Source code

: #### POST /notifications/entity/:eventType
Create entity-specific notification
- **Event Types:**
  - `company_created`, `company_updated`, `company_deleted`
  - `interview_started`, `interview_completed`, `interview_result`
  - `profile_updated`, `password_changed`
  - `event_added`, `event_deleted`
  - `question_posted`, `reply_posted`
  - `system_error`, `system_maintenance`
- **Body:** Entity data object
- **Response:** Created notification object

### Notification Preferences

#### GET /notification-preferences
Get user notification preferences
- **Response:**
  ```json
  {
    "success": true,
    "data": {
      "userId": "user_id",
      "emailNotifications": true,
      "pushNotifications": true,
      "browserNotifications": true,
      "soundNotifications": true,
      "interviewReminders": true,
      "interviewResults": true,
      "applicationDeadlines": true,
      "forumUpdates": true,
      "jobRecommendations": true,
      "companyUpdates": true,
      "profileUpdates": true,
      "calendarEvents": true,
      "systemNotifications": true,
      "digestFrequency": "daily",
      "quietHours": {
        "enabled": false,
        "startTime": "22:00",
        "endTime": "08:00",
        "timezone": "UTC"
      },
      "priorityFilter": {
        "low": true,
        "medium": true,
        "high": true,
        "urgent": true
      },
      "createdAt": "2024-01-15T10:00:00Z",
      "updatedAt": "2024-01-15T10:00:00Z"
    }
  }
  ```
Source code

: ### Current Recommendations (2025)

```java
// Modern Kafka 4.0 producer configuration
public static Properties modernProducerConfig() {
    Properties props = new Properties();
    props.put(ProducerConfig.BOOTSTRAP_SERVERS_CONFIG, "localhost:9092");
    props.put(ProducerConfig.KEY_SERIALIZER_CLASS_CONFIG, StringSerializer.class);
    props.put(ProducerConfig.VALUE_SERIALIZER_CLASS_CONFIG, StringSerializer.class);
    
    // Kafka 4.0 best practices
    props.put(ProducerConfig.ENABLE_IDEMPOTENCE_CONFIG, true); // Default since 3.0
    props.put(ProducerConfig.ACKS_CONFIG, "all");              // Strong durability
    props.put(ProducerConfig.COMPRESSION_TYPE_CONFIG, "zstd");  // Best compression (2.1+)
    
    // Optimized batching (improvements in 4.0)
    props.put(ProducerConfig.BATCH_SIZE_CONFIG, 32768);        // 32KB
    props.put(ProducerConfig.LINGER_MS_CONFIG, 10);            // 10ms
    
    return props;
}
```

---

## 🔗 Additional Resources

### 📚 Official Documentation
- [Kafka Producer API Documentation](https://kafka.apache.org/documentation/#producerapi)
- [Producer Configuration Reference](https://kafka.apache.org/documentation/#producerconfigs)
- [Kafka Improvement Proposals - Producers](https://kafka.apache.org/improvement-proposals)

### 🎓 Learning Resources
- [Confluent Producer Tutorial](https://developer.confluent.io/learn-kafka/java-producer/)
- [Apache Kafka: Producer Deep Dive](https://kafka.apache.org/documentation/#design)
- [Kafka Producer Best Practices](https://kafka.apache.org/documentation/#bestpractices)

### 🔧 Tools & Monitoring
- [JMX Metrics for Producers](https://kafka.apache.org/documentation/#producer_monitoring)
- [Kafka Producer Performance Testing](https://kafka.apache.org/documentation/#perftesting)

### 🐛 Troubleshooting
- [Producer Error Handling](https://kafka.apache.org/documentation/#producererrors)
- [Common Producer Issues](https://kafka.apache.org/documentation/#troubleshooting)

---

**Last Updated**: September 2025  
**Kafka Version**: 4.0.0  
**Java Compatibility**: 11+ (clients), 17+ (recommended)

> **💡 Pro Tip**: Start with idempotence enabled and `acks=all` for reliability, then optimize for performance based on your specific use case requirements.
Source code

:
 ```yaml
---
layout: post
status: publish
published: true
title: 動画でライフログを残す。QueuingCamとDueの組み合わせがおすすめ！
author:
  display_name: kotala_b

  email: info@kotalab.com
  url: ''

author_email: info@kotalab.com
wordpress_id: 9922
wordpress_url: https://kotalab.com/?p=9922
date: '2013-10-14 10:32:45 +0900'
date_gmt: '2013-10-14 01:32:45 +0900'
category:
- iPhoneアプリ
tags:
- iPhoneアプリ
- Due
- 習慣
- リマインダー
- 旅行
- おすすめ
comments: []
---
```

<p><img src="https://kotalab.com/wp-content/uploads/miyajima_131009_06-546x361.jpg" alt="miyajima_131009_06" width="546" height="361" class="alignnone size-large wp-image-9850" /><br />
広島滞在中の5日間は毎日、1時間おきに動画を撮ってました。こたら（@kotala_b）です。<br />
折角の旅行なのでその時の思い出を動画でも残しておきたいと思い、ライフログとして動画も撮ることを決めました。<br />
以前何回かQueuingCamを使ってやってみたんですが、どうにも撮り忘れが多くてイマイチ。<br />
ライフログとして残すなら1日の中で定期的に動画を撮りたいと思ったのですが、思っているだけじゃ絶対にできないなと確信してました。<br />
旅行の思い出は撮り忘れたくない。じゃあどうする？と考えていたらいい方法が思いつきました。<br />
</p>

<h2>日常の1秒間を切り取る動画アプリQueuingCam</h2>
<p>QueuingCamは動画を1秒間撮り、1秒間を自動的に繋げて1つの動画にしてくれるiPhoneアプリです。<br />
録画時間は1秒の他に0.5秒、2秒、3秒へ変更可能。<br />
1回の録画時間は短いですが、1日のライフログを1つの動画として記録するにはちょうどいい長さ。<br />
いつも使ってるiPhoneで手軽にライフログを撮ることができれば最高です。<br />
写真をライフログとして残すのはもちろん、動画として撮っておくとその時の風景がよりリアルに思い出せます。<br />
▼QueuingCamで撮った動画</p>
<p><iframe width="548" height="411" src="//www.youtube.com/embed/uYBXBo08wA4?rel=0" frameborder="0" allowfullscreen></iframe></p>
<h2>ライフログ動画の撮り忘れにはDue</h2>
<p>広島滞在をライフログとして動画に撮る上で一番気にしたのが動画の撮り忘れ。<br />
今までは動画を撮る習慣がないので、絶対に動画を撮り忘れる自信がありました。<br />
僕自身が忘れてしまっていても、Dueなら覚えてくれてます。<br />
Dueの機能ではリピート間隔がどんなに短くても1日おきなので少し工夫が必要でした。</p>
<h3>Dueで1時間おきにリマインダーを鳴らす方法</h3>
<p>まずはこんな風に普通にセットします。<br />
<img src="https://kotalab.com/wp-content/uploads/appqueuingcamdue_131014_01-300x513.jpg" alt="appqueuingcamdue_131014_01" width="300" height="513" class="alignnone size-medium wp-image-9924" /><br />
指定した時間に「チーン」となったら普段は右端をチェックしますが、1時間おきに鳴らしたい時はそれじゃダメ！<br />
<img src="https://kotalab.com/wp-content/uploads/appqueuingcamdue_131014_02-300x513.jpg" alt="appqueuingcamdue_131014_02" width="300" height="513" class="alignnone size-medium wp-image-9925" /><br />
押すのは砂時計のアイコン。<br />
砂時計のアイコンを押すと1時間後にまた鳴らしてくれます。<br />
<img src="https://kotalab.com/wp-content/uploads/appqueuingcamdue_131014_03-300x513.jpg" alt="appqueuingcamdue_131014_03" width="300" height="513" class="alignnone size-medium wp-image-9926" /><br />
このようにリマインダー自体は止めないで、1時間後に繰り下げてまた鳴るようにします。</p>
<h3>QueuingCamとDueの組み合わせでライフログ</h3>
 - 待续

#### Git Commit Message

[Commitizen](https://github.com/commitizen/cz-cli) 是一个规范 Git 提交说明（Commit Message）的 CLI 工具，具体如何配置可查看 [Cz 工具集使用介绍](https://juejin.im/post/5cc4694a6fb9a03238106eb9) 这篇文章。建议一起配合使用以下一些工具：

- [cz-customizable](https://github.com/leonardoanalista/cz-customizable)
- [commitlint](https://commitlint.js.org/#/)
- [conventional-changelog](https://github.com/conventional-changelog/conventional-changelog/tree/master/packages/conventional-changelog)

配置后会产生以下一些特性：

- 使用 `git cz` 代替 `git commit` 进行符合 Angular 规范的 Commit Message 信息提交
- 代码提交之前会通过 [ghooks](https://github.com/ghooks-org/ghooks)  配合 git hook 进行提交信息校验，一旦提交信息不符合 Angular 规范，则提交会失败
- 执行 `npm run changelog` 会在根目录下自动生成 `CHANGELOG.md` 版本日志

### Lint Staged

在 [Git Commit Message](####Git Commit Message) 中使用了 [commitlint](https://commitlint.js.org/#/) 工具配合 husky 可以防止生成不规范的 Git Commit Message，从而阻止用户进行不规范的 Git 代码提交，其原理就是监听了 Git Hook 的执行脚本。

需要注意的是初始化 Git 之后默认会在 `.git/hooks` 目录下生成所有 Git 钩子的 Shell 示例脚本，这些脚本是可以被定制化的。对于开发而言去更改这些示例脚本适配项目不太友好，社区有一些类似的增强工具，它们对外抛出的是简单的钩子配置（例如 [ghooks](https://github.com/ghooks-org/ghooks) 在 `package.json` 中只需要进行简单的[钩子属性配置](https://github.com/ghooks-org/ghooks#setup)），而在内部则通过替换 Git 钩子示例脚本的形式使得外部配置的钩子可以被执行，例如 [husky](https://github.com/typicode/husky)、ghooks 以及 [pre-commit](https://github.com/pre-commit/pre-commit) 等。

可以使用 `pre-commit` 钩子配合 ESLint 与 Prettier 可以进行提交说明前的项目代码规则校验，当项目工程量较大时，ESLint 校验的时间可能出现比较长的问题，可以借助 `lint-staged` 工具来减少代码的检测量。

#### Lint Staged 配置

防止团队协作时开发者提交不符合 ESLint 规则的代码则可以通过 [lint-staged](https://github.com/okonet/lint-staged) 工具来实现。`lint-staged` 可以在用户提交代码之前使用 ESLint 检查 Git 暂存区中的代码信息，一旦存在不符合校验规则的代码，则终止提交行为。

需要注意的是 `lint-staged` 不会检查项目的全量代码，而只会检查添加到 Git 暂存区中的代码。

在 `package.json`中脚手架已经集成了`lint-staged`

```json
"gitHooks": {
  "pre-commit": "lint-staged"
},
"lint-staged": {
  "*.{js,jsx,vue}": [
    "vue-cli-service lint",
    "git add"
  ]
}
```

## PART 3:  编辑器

^^^^^^^^

Wherever the word "height" appears in the listing, copy the line that holds it.

<p><img src="https://kotalab.com/wp-content/uploads/miyajima_131009_06-546x361.jpg" alt="miyajima_131009_06" width="546" height="361" class="alignnone size-large wp-image-9850" /><br />
<p><iframe width="548" height="411" src="//www.youtube.com/embed/uYBXBo08wA4?rel=0" frameborder="0" allowfullscreen></iframe></p>
<img src="https://kotalab.com/wp-content/uploads/appqueuingcamdue_131014_01-300x513.jpg" alt="appqueuingcamdue_131014_01" width="300" height="513" class="alignnone size-medium wp-image-9924" /><br />
<img src="https://kotalab.com/wp-content/uploads/appqueuingcamdue_131014_02-300x513.jpg" alt="appqueuingcamdue_131014_02" width="300" height="513" class="alignnone size-medium wp-image-9925" /><br />
<img src="https://kotalab.com/wp-content/uploads/appqueuingcamdue_131014_03-300x513.jpg" alt="appqueuingcamdue_131014_03" width="300" height="513" class="alignnone size-medium wp-image-9926" /><br />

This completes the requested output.